Lesbians at the End of the World

On the possibilities of democracy in Europe’s civil society ruins 

Civil society is collapsing. While across Europe, far-right groups are rising, taking parts in governing coalitions and spreading hate against human rights defenders, in the US, Donald Trump has demolished USAID and cancelled overnight major funding for human rights worldwide.  The NGO era, some say, is over. According to this analysis, the past decade has been marked by their slow but steady crisis of legitimacy, capacity, and funding. And yet from our “modest” point of view, lesbian groups and collectives look far from dead. EL*C was born eight years ago, with the explicit aim to rebuild the lesbian movement from the ground up. Since then, it has grown into a wide network of more than 220 NGOs that, in just two years, redistributed €3 million to grassroots groups across Europe.  

This funding was a lifeline for many lesbian CSOs in Europe still operating on less than €5,000 a year, proving that community-rooted intermediaries can channel resources where public systems and large NGOs fail. This funding has empowered lesbian CSOs, who are now engaging in advocacy activities, providing indispensable community services, building their visibility and relevance at national level and contributing to the democratic processes in their Member State. 

So, while the last decade has brought crisis and decline for mainstream NGOs, it has also witnessed the unprecedented rise of the lesbian movement. Is this a coincidence? Is it possible that lesbian organizations were among the first to suffer from shrinking civic space and hostile funding environments (long before larger mainstream NGOs sounded the alarm) and are now re-emerging before others? It is clear that they were the among the firsts to adapt, to build resilience, and to develop survival strategies that now can be used as a blueprint for the wider civil society sector. 

This resilience, unfortunately, comes at a brutal cost. From its first editions in 2021, EL*C’s Observatory on Lesbophobia shows how lesbian activists face daily harassment, smear campaigns, and physical violence simply for being visible. If they are not visible and loud, they are dismissed as “too irrelevant” to be part of the consultations and therefore sidelined from policymaking and locked out of funding schemes designed for big NGOs.  

In recent years, EL*C and its members have documented the barriers faced by lesbian organisations and the strategies they have developed to survive. Through community-based research and extensive capacity assessments we have gathered the evidence needed to demand change. Together we have defined a set of concrete recommendations, presented in our recent report, aimed directly at the EU and its forthcoming Civil Society Strategy. 

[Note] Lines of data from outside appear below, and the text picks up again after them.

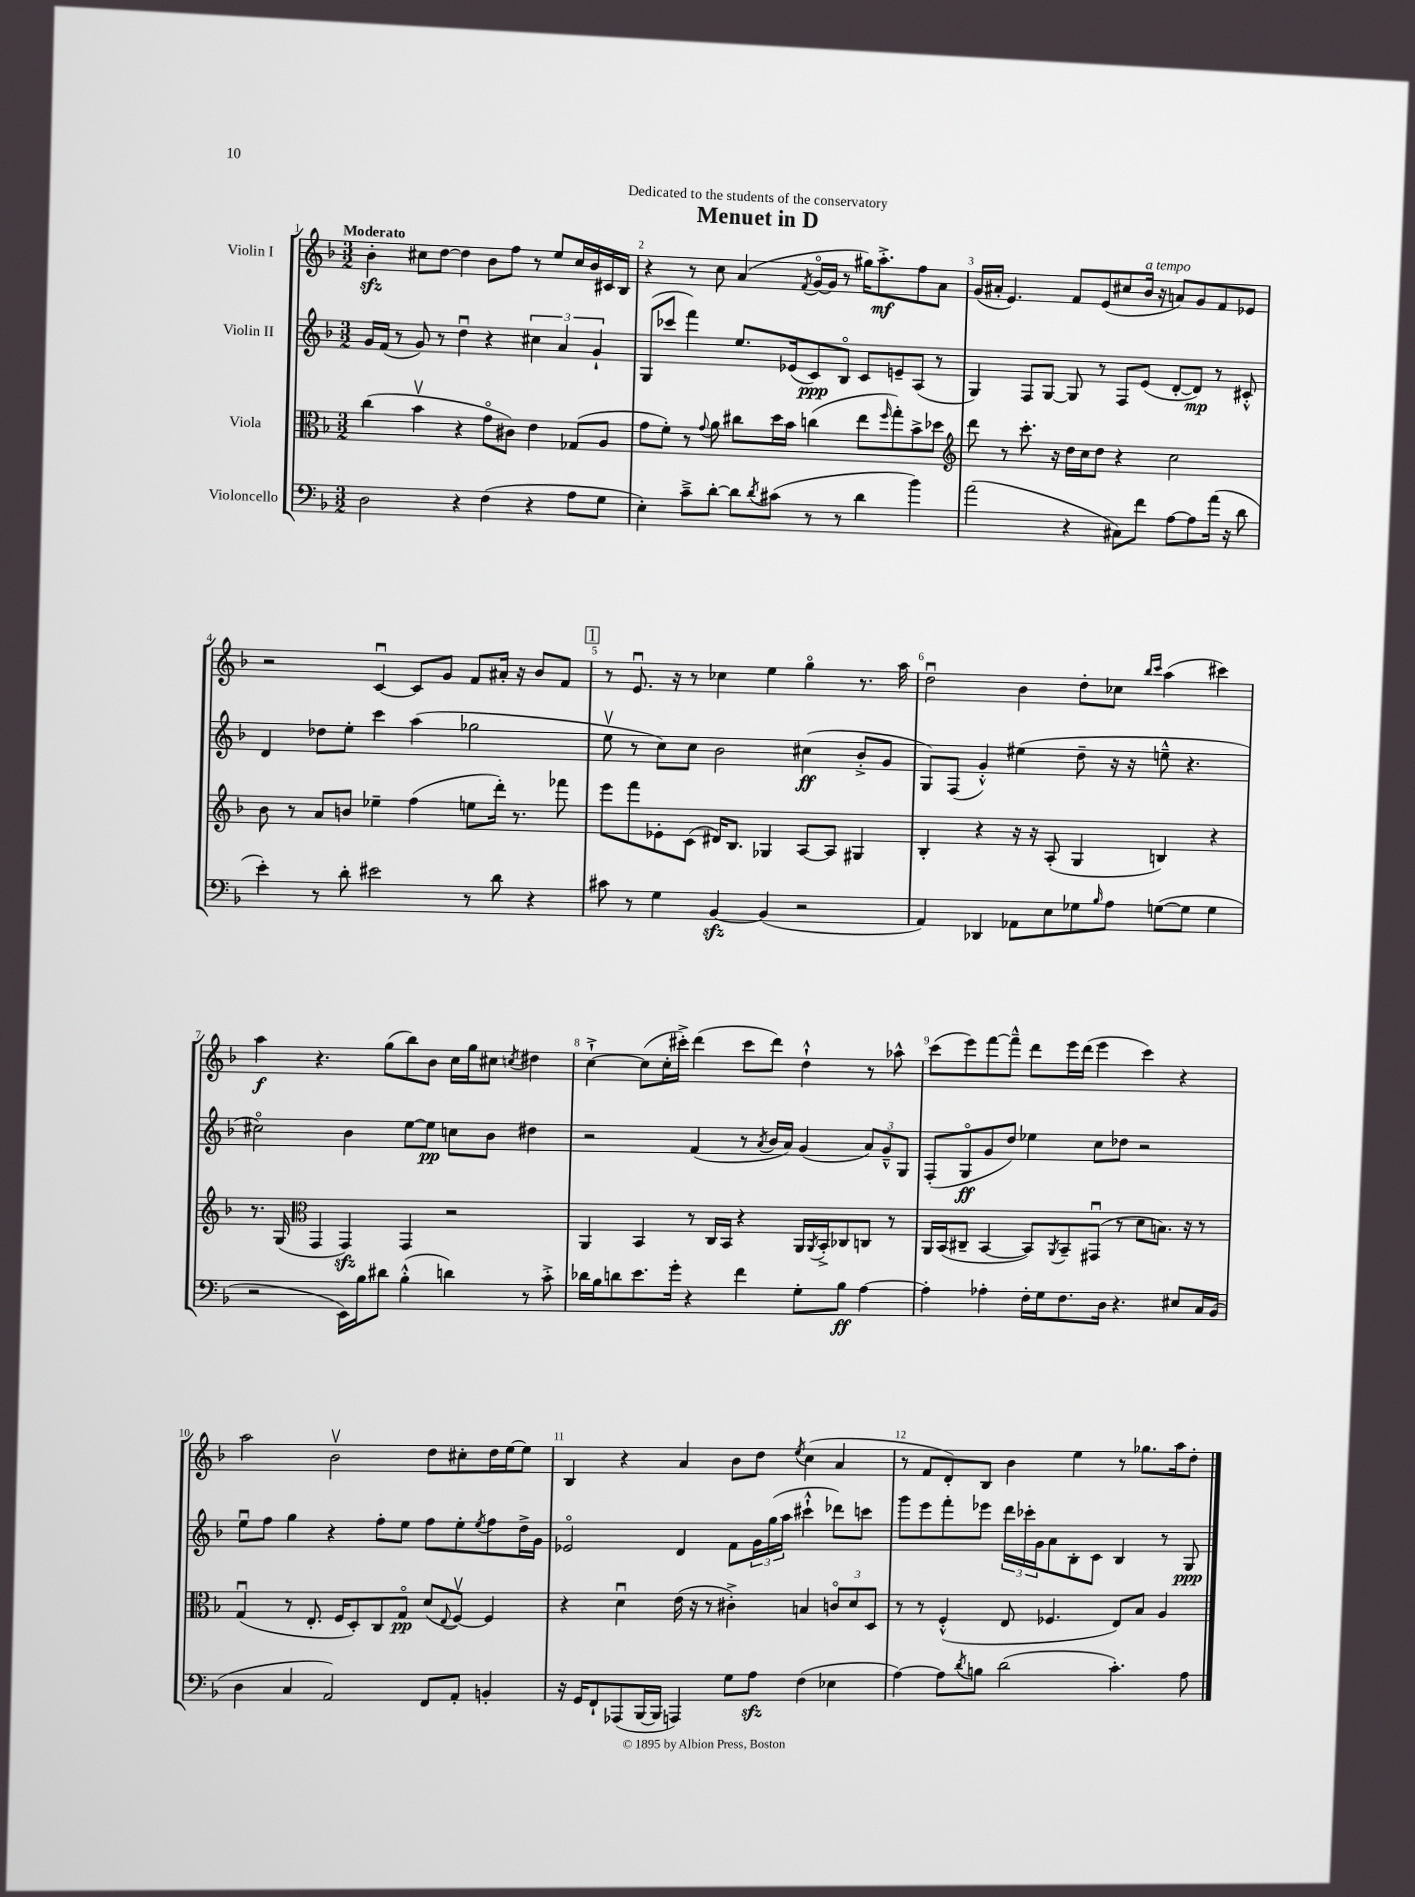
\header { title = "Menuet in D" dedication = "Dedicated to the students of the conservatory" }
<<
\new StaffGroup <<
\new Staff = "s0" \with { instrumentName = "Violin I" } {
    \clef treble \key f \major \numericTimeSignature \time 3/2 \tempo "Moderato"
    bes'4-.\sfz cis''8 d''8~ d''4 bes'8 f''8 r8 e''8 cis''16 bes'16 cis'16 bes16 |
    r4 r8 c''8 a'4( \acciaccatura { f'8 } g'16~\flageolet g'16 r8 gis''16) a''8.-.->\mf f''8 a'8 |
    g'16( ais'16-. e'4.) f'8 e'8( cis''8 bes'16^\markup { \italic "a tempo" } r16 a'8) g'8 f'8 ees'8 |
    r2 c'4~\downbow c'8 g'8 f'8 ais'16-. r16 bes'8 f'8 |
    \mark \markup { \box "1" } r8 e'8.\downbow r16 r8 ces''4 e''4 g''4\flageolet r8. a''16 |
    d''2\downbow bes'4 d''8-. ces''8 \grace { bes''16 c'''16 } a''4( cis'''4) |
    a''4\f r4. g''8( bes''8) bes'8 c''16 g''16 cis''8 \acciaccatura { c''8 } dis''4 |
    c''4~-!-> c''8( c''16-. cis'''16-.->) d'''4( cis'''8 d'''8) d''4-!-^ r8 aes''8-^ |
    c'''8( e'''8) f'''8~ f'''8---^ d'''8 e'''16 d'''16( e'''4 c'''4) r4 |
    a''2 bes'2\upbow d''8 cis''8-. d''16 e''16~ e''8 |
    bes4 r4 a'4 bes'8 d''8 \acciaccatura { e''8 } c''4( a'4 |
    r8 f'8 d'8-.) bes8 bes'4 e''4 r8 ges''8. a''16 d''8-. \bar "|." |
}
\new Staff = "s1" \with { instrumentName = "Violin II" } {
    \clef treble \key f \major \numericTimeSignature \time 3/2
    g'16 f'16( r8 g'8) r8 d''4\downbow r4 \tuplet 3/2 { cis''4 a'4 g'4-! } |
    g8( ces'''8 f'''4) e''8. ees'16( c'8\ppp) bes8\flageolet c'8 e'8-- a8( r8 |
    g4) f8 g8~ g8 r8 f8 e'8( d'8~-. d'8\mp) r8 cis'8-.-^ |
    d'4 des''8 e''8-. c'''4 a''4( ges''2 |
    \mark \markup { \box "1" } e''8\upbow r8 c''8) c''8 bes'2 cis''4\ff( bes'8-.-> g'8 |
    g8) f8( g'4-.-^) eis''4( d''8-- r16 r16 e''8---^ r4. |
    cis''2\flageolet) bes'4 e''8~ e''8\pp c''8 bes'8 dis''4 |
    r2 f'4( r8 \acciaccatura { a'8 } bes'16 a'16) g'4( \tuplet 3/2 { a'8) g'8---^ g8 } |
    f8-.( g8\flageolet\ff g'8 d''8) ees''4 c''8 des''8 r2 |
    e''8\downbow f''8 g''4 r4 f''8-. e''8 f''8 e''8-. \acciaccatura { e''8 } f''8 d''16-> g'16 |
    ees'2\flageolet d'4 f'8 \tuplet 3/2 { g'16 g''16( a''16 } cis'''4-!-^ des'''8) c'''8 |
    g'''8 e'''8 f'''8-. ees'''8 \tuplet 3/2 { d'''16 ces'''16-. g'16 } a'8 bes8-. c'8 bes4 r8 g8\ppp \bar "|." |
}
\new Staff = "s2" \with { instrumentName = "Viola" } {
    \clef alto \key f \major \numericTimeSignature \time 3/2
    c''4( bes'4\upbow r4 g'8\flageolet cis'8) e'4 ges8( a8 |
    g'8 f'8-.) r8 \appoggiatura { g'8 } a'8 cis''8 d''16 bes'16 c''4( e''8 \grace { f''16 } g''8-.) bes'8-> des''8 |
    \clef treble d'''8 r8 c'''8.-. r16 d''16 c''16 d''8 r4 c''2 |
    bes'8 r8 a'8 b'8 ees''4-- f''4( e''8 d'''16-.) r8. fes'''8 |
    \mark \markup { \box "1" } e'''8 f'''8 ees'8-. c'8( dis'16) bes8. ges4 a8~ a8 gis4 |
    bes4-. r4 r16 r16 a8-.( g4 b4) r4 |
    r8. g16( \clef alto g,4 g,4\sfz) g,4 r2 |
    a,4 bes,4 r8 c16 bes,16 r4 a,16 \acciaccatura { a,8 } bes,16-.-> ces8 c8 r8 |
    a,16 bes,16( cis8-- bes,4~ bes,8) \acciaccatura { a,8 } bes,8-- gis,8\downbow( r8 d'8 b8.) r16 r8 |
    g4\downbow( r8 e8.-. f16 d8-.) c8 g8\flageolet\pp d'8( \appoggiatura { e8 } f8~\upbow) f4 |
    r4 d'4\downbow e'16( r16 r8 cis'4-.->) b4 \tuplet 3/2 { c'8\flageolet d'8 d8 } |
    r8 r8 f4-.-^( e8 fes4. e8) bes8 a4 \bar "|." |
}
\new Staff = "s3" \with { instrumentName = "Violoncello" } {
    \clef bass \key f \major \numericTimeSignature \time 3/2
    d2 r4 f4( r4 a8 g8 |
    e4-.) c'8---> d'8~-. d'8 \acciaccatura { d'8 } cis'8( r8 r8 d'4 bes'4) |
    a'2( r4 cis8) f'8 a8~ a8 a'16( r16 d'8 |
    e'4-.) r8 d'8-. eis'2 r8 d'8 r4 |
    \mark \markup { \box "1" } cis'8 r8 g4 bes,4~\sfz bes,4( r2 |
    a,4) des,4 aes,8 e8 ges8 \grace { bes16 } a8 g8~( g8 g4 |
    r2 e,16) bes16 dis'8 bes4-.-^( d'4) r8 c'8-.-> |
    des'16 bes16 d'8 e'8. g'16-. r4 f'4 g8-. bes8\ff a4~ |
    a4-. aes4-. f16-. g16 f8. d16 r4. eis8 c16 bes,16( |
    d4 c4 a,2) f,8 a,8-. b,4-. |
    r16 g,16 f,8-! aes,,8( bes,,16~ bes,,16 a,,4) g8 a8\sfz f4( ees4 |
    a4~) a8 \acciaccatura { d'8 } b8 d'2( c'4.-.) a8 \bar "|." |
}
>>
>>
\layout { \context { \Score \override BarNumber.break-visibility = ##(#f #t #t) barNumberVisibility = #all-bar-numbers-visible } }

At a time when Ursula Von der Leyen is proclaiming from the State of the European Union address that democracy and rule of law are at the center of Europe project, our demand is simple: lesbian organizations must not be treated as an afterthought.  

Even more, it must be recognized that their added value lies in the strength to tackle multiple issues at once, forged through being forced to “invisibility” while advocating on some of the most visible and contested debates of our time: family structures, reproductive rights and abortion, gender nonconformity, etc…. Additionally, because lesbians CSOs have to focus both on gender-related oppressions and LGBTI issues, providing resources to lesbian civil society is always a smart investment in democracy: it means advancing gender equality and LGBTIQ rights together and ultimately pushing forward equality for all. 

If the EU is serious about defending democracy, advancing gender equality or LGBTIQ rights it must explicitly recognize lesbian CSOs as actors in their own right, protect the activists most under attack, and ensure that funding rules actually deliver resources to grassroots communities. 

Because here’s the truth: if civil society is dying, lesbian organizations are its rebirth. They are radical, resilient, and indispensable. We have been here before: the lesbian movement has been declared dead many times and yet it always re-emerges 

Civil society organizations are dead, long live lesbian CSOs.